(Document text begins)
Black and white uses only one bit, and it can only show two colours.

8 bit images can show 256 colours. Greyscale images (images without any colour information) are usually 8 bit images.

24 bit images can show up to 16,777,216 (not 16.2 millions), because they are made from 3 channels (red, green and blue) and each of those channels uses 8 bits. That's why we can make colour images from the greyscale images from the Mars rovers, for example, if we have three images from the three channels for red, green and blue wavelengths.
Some image formats add a fourth channel for the transparency, making it a 32 bit image.

Instead of 8 bits, some formats have the possibility of using 16 bits, making it possible to have up 65,536 levels of grey in a greyscale image or for each channel in a colour image, so colour images can have up to 281,474,976 million colours (and, in some cases a 65,536 levels transparency channel).

As for the compression, the highest compression levels are the result of lossy compression, in which data is permanently lost, the best known case being JPEG. Lossless formats cannot get such high compression levels, but they do not suffer from any data loss and can be saved as many times as we want them (if we use only lossless formats) without degrading the image further with each saving.
(Document text ends)
▶ [What you will do]
1) In the passage on image bit depth, what does the fourth channel that some image formats add carry, and what bit depth does it give the image?
2) Write a continuation of the passage on image bit depth and compression, starting right after its final sentence.
(Supplied information begins)
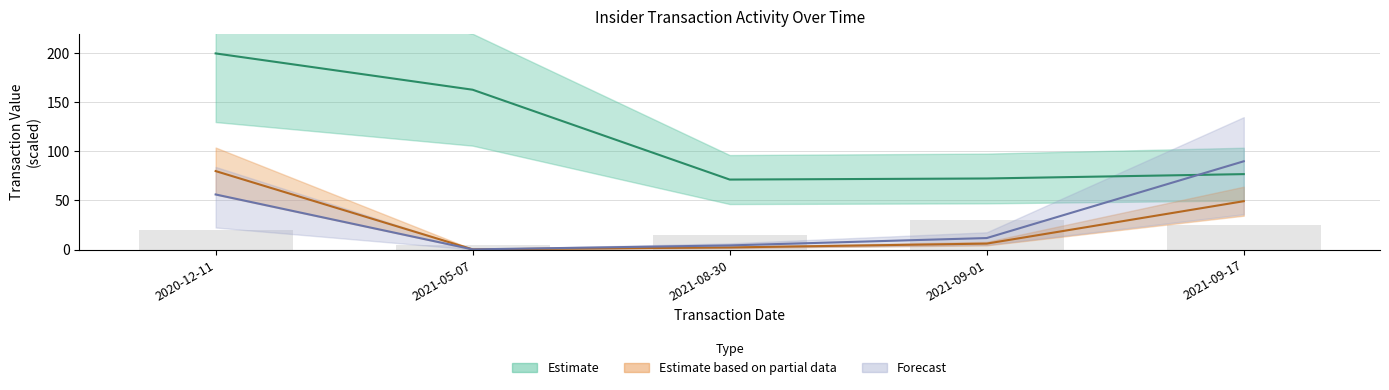

At which category is the sum across all series the highest?

2020-12-11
(Supplied information ends)
▶ [Results in order]
1) It carries transparency, making the image a 32 bit image.

2)
GIF is a 8 bits image format with lossless compression, so while limited to 256 colours, it doesn't suffer from data loss. As most images taken by the satellites and probes sent to space are greyscale photos, taken through a clear filter (making it look like a real gryescale photo) or through different filters for different wavelengths, using GIF images to show those photos does not result in loss of data, because the original format was only a 8 bit format.

PNG is a 1, 2, 4, 8, 16, 24, 32, 48, and 64 format, so it can go from just black and white (1 bit) to 281,474,976 million colours, with lossless compression, so it doesn't suffer from loss of data like JPEG and it can show even more colours than JPEG, which is limited to a maximum of 24 bits.

The image I posted above was converted from the original image in a modified PDS (Planetary Data System) format, and in this case they (Jaxa, the Japanese space agency) uses 16 bits, monochromatic (greyscale) images. The program(s) I used to read the PDS image and create the PNG image I posted was ISIS, and it makes an excellent work at converting from 16 to 8 bit images. Photoshop can open those images, but it's not as good as interpreting the information as the custom built ISIS suite.

I hope I haven't made things more confusing with this "explanation".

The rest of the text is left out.